# Soon to be Mr & Mrs!



## Superman (15 Jan 2012)

Hi all

Greetings from an old forum user!

I've had a quick view of the the forum and it looks like its been going from strength to strength. Well done everyone!

In the last couple of years, I've not been able to keep my aquatic interest going but hope to pick it up again in the future.

I do miss the meet ups and reading everyones journals and looking at people's finished works.

I have some great news tho...

I'm pleased to announce that Louise has made me the happiest man alive by agreeing to be my wife and we are getting married in late October this year in the Cotswolds!!

The life plan of getting married when 30 and opening an aquatic shop when 50 is still on track!!

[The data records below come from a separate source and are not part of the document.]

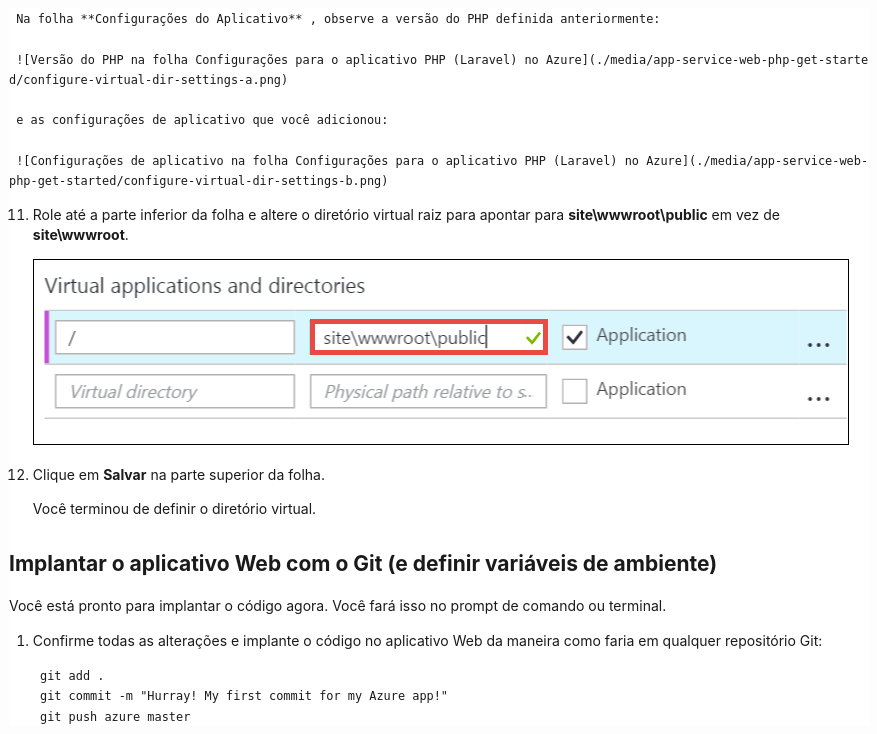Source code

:      Na folha **Configurações do Aplicativo** , observe a versão do PHP definida anteriormente:
    
     ![Versão do PHP na folha Configurações para o aplicativo PHP (Laravel) no Azure](./media/app-service-web-php-get-started/configure-virtual-dir-settings-a.png)
    
     e as configurações de aplicativo que você adicionou:
    
     ![Configurações de aplicativo na folha Configurações para o aplicativo PHP (Laravel) no Azure](./media/app-service-web-php-get-started/configure-virtual-dir-settings-b.png)
11. Role até a parte inferior da folha e altere o diretório virtual raiz para apontar para **site\wwwroot\public** em vez de **site\wwwroot**.
    
     ![Defina o diretório virtual para o aplicativo PHP (Laravel) no Azure](./media/app-service-web-php-get-started/configure-virtual-dir-public.png)
12. Clique em **Salvar** na parte superior da folha.
    
     Você terminou de definir o diretório virtual. 

## <a name="deploy-your-web-app-with-git-(and-setting-environment-variables)"></a>Implantar o aplicativo Web com o Git (e definir variáveis de ambiente)
Você está pronto para implantar o código agora. Você fará isso no prompt de comando ou terminal.

1. Confirme todas as alterações e implante o código no aplicativo Web da maneira como faria em qualquer repositório Git:
   
        git add .
        git commit -m "Hurray! My first commit for my Azure app!"
        git push azure master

Whilst I'm here spreading the good news, I'm also (shamefully) asking to see if anyone knows any good wedding photographers, bands or DJs?

Anyway, I'm going to try and keep a watchful eye on the forum as it looks as tho I've missed out on some wonderful tanks and stories. 

Ttfn!


----------



## George Farmer (15 Jan 2012)

Congratulations, Clark, and great to hear from you!

Stu Worrall's a superb wedding photographer.


----------



## Arana (15 Jan 2012)

Yes good to hear from you again, Congratulations


----------



## Fluidsensoronline (16 Jan 2012)

Congratulations


----------